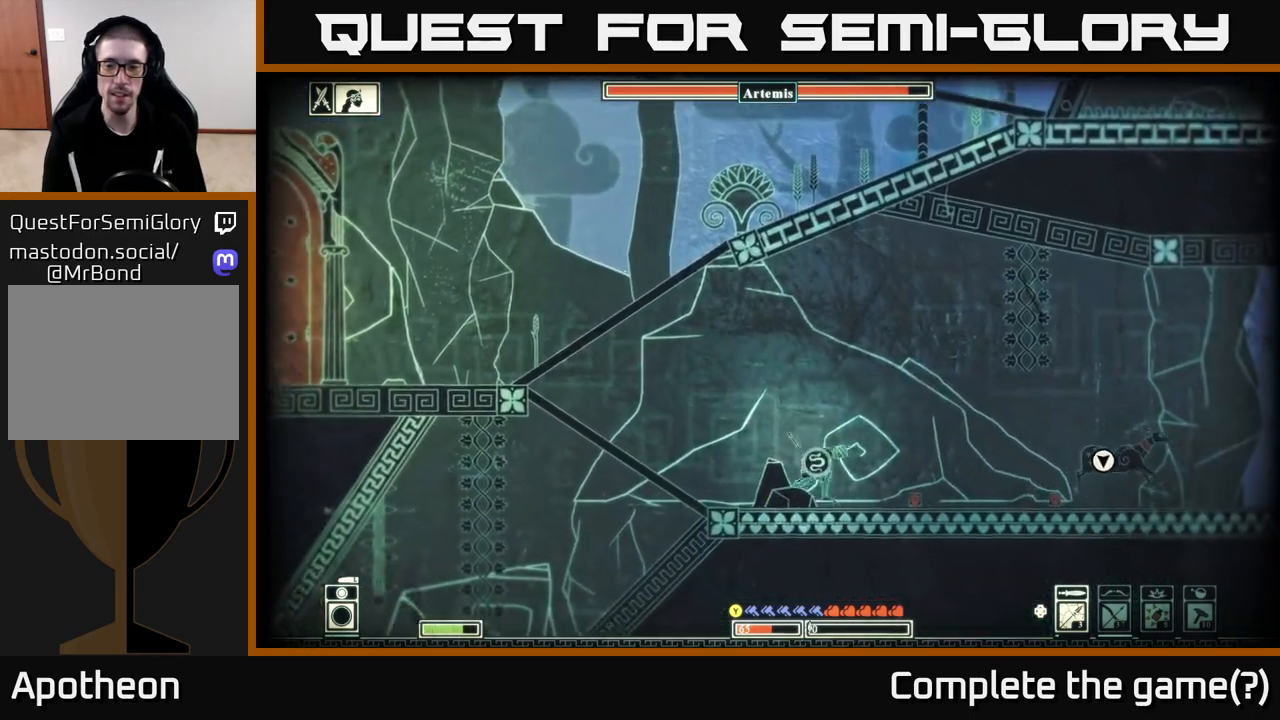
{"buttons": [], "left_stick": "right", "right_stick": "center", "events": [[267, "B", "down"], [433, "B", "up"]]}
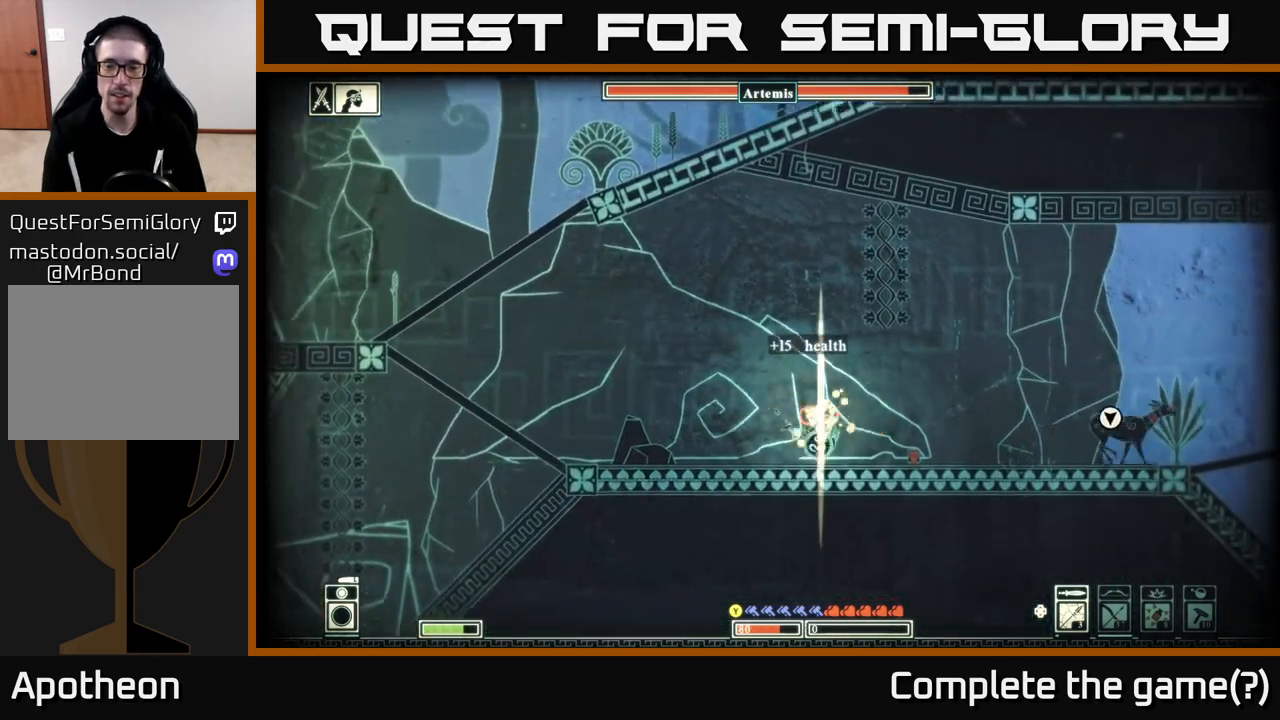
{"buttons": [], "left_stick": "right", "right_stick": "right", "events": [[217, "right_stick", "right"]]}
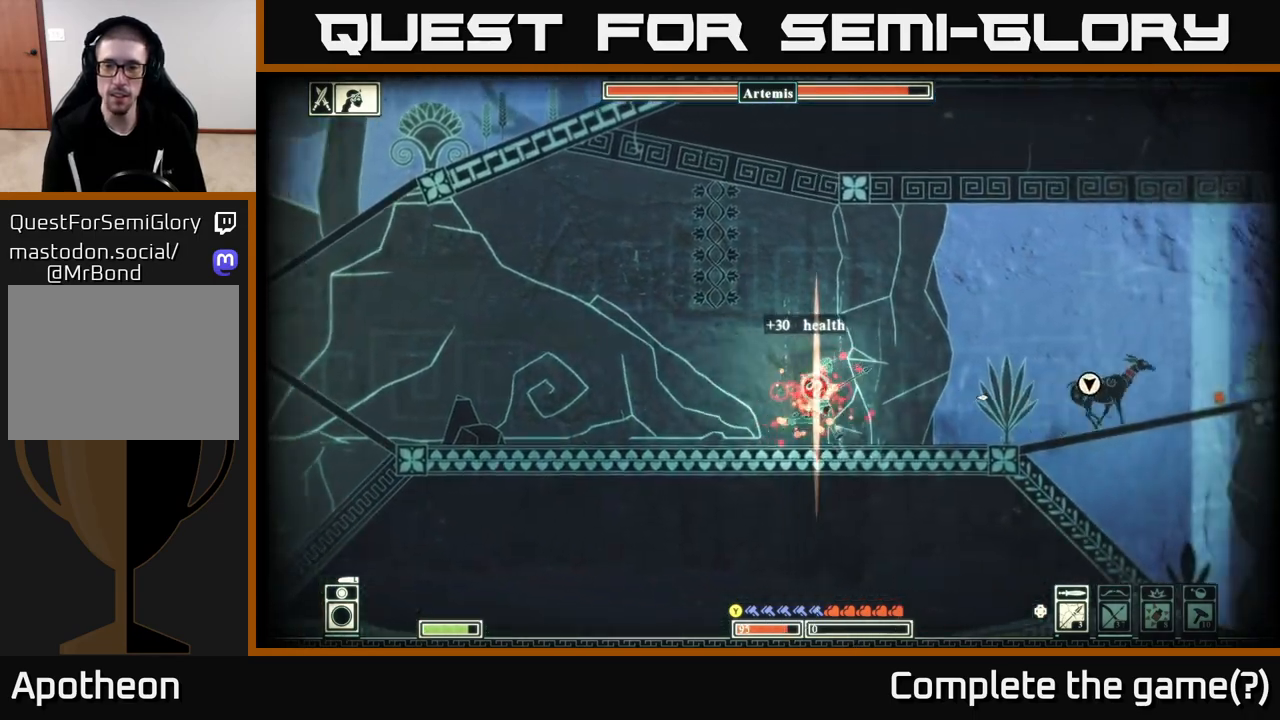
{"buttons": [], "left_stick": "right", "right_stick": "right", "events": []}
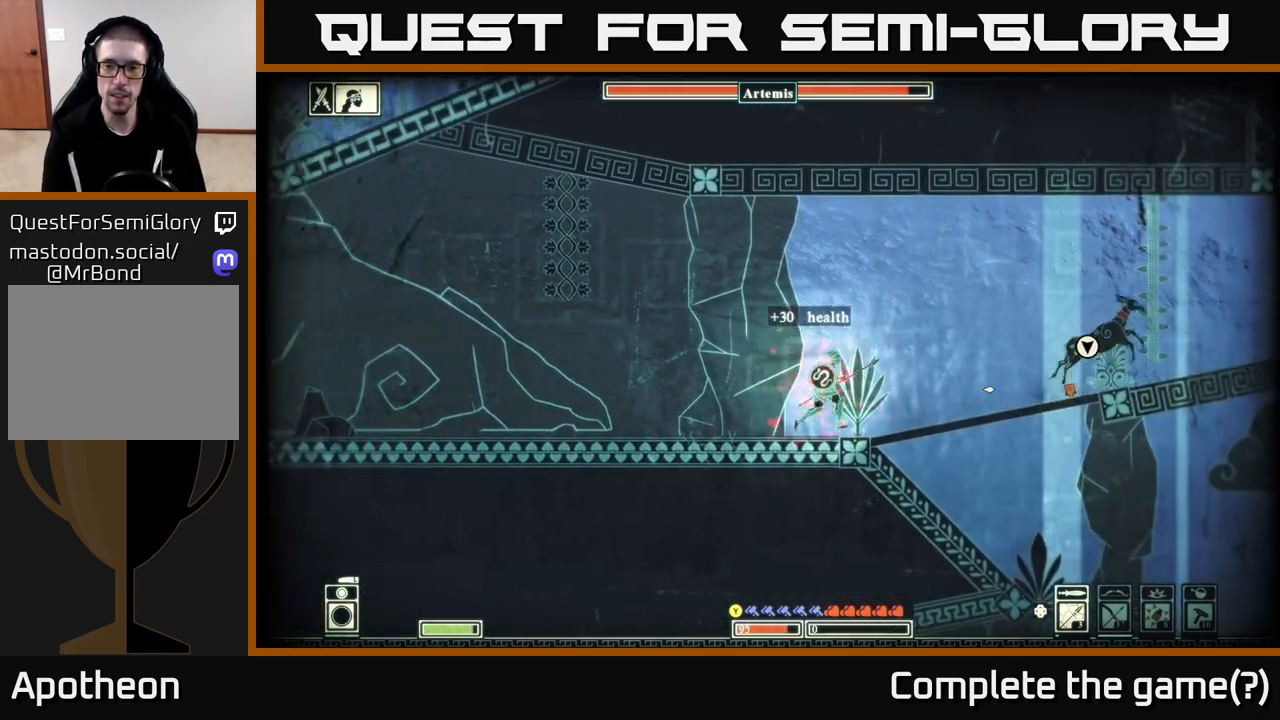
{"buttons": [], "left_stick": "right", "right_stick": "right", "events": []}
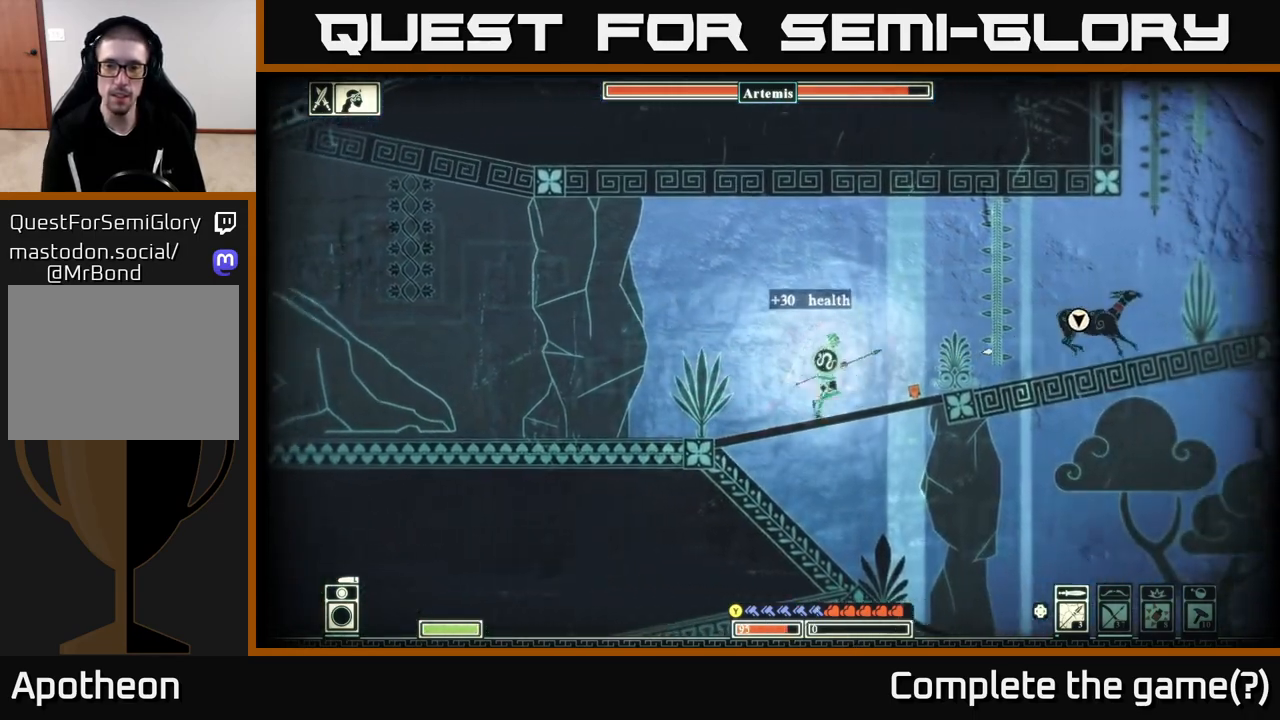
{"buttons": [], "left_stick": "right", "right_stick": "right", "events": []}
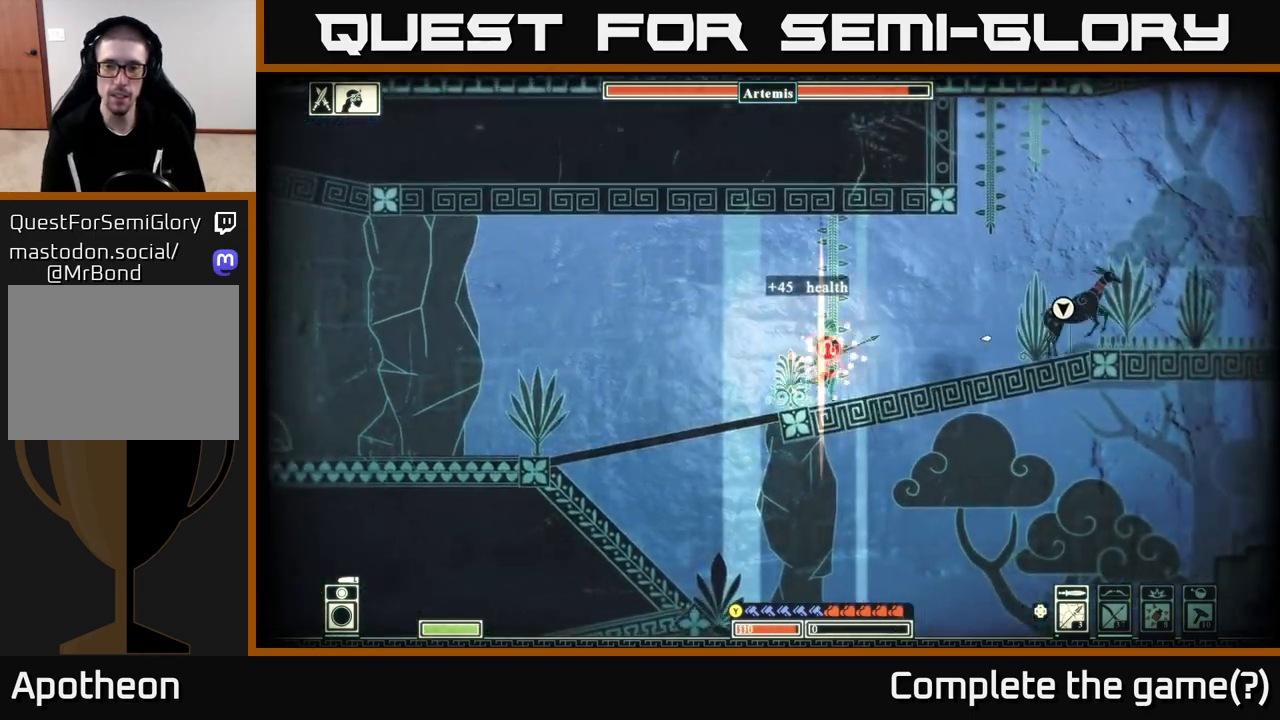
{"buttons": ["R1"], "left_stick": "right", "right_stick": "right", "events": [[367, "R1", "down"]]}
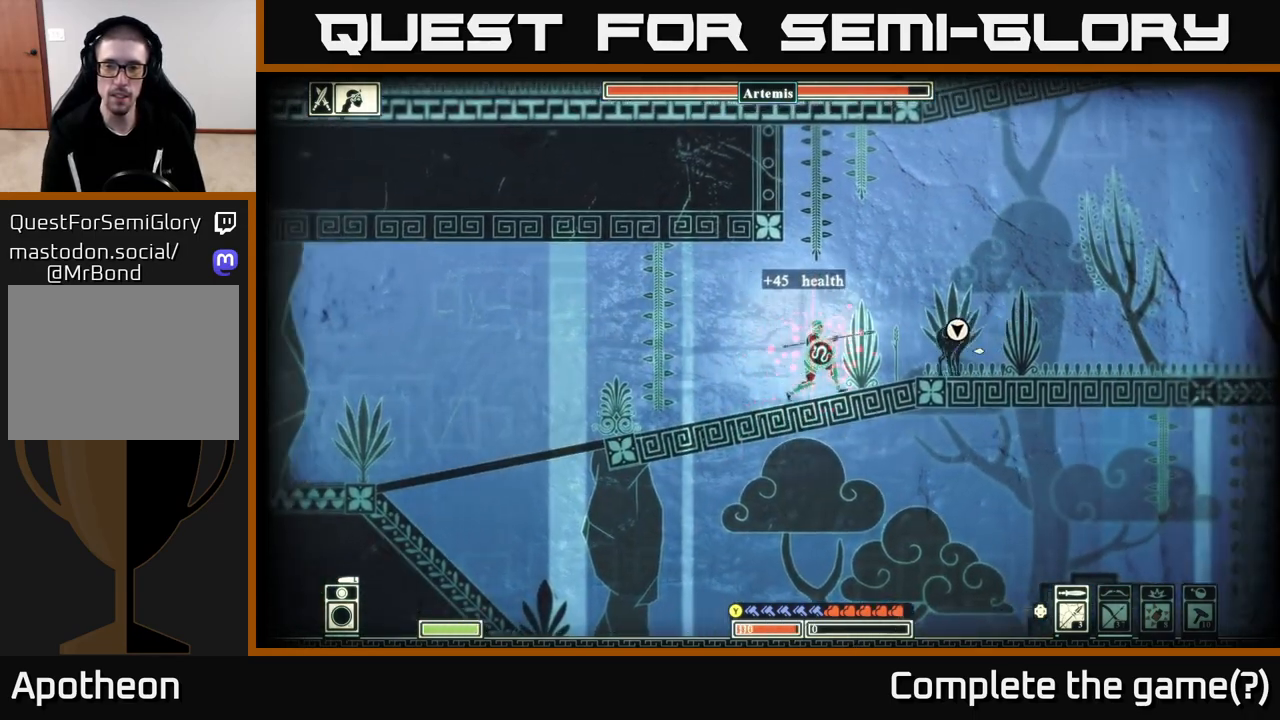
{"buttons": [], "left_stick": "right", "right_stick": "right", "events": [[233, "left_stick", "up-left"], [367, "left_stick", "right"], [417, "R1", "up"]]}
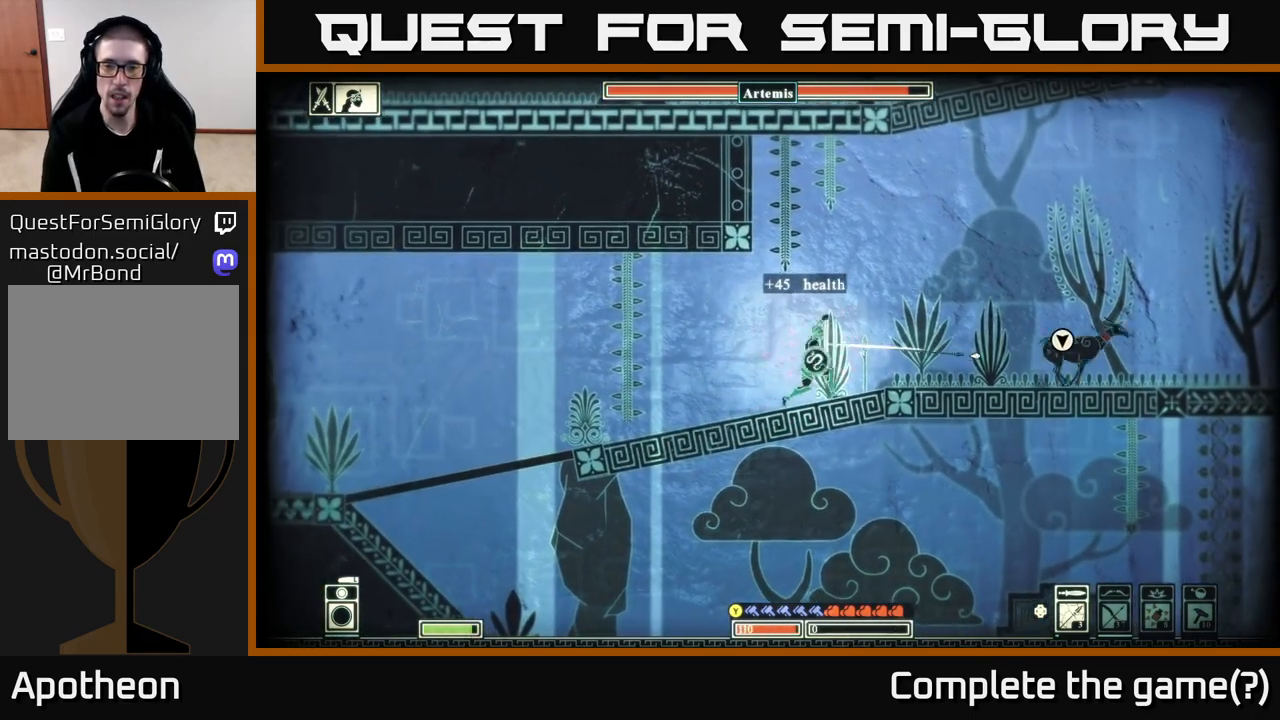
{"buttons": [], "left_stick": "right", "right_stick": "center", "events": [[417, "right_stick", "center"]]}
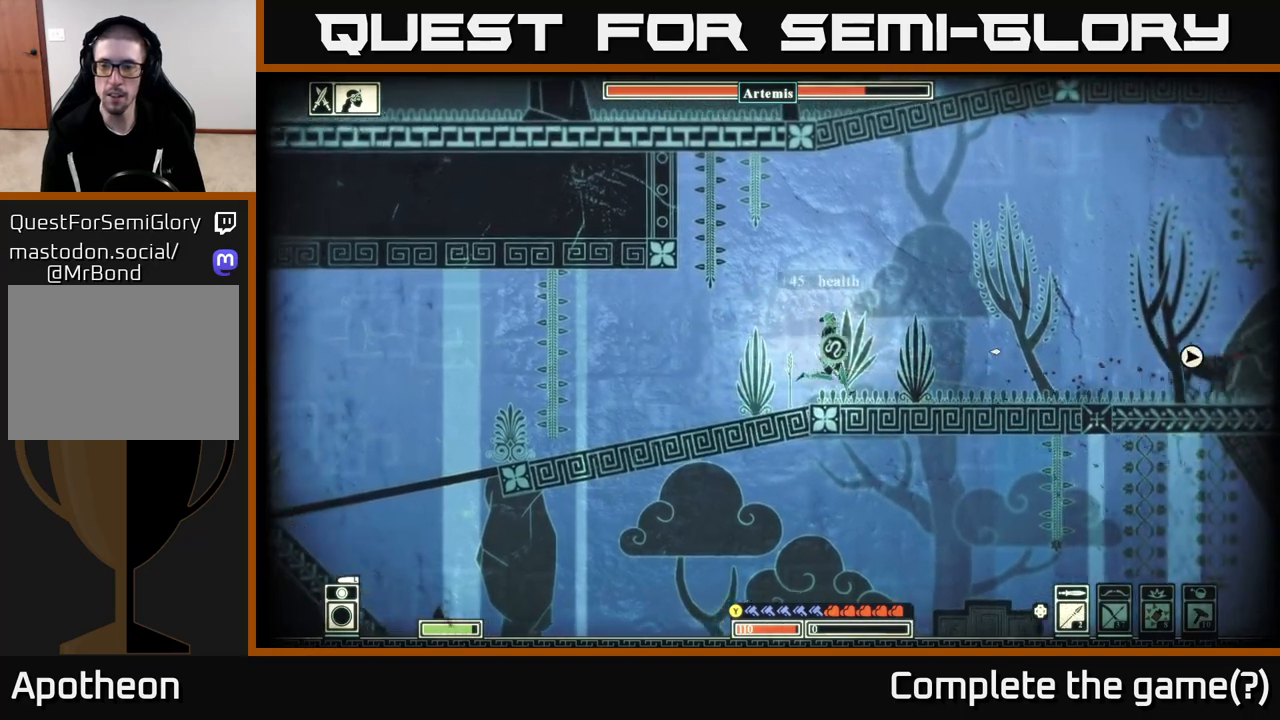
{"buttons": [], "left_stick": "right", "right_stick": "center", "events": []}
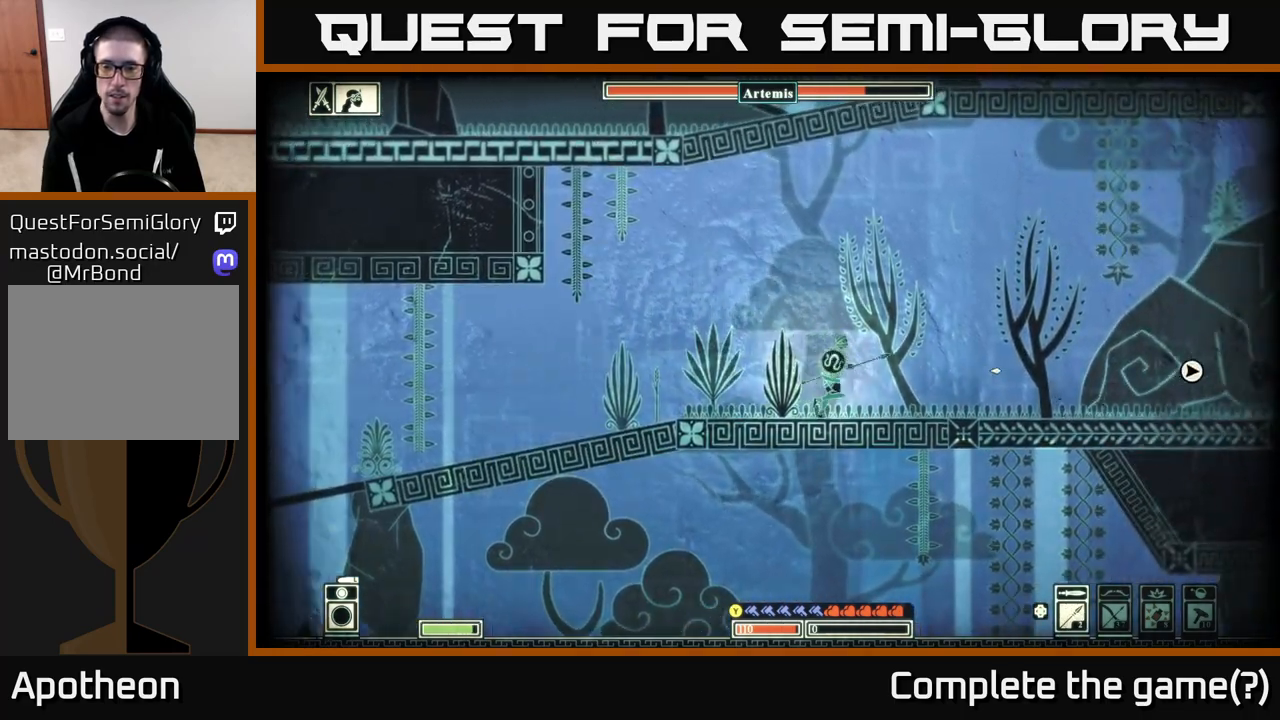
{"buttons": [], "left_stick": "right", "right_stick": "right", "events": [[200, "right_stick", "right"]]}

● DESCRIPTION OF THE TASK
Leaving aside the pictures, copy the listing above exactly.

● TASK SOLUTION
{"buttons": [], "left_stick": "right", "right_stick": "center", "events": [[267, "B", "down"], [433, "B", "up"]]}
{"buttons": [], "left_stick": "right", "right_stick": "right", "events": [[217, "right_stick", "right"]]}
{"buttons": [], "left_stick": "right", "right_stick": "right", "events": []}
{"buttons": [], "left_stick": "right", "right_stick": "right", "events": []}
{"buttons": [], "left_stick": "right", "right_stick": "right", "events": []}
{"buttons": ["R1"], "left_stick": "right", "right_stick": "right", "events": [[367, "R1", "down"]]}
{"buttons": [], "left_stick": "right", "right_stick": "right", "events": [[233, "left_stick", "up-left"], [367, "left_stick", "right"], [417, "R1", "up"]]}
{"buttons": [], "left_stick": "right", "right_stick": "center", "events": [[417, "right_stick", "center"]]}
{"buttons": [], "left_stick": "right", "right_stick": "center", "events": []}
{"buttons": [], "left_stick": "right", "right_stick": "right", "events": [[200, "right_stick", "right"]]}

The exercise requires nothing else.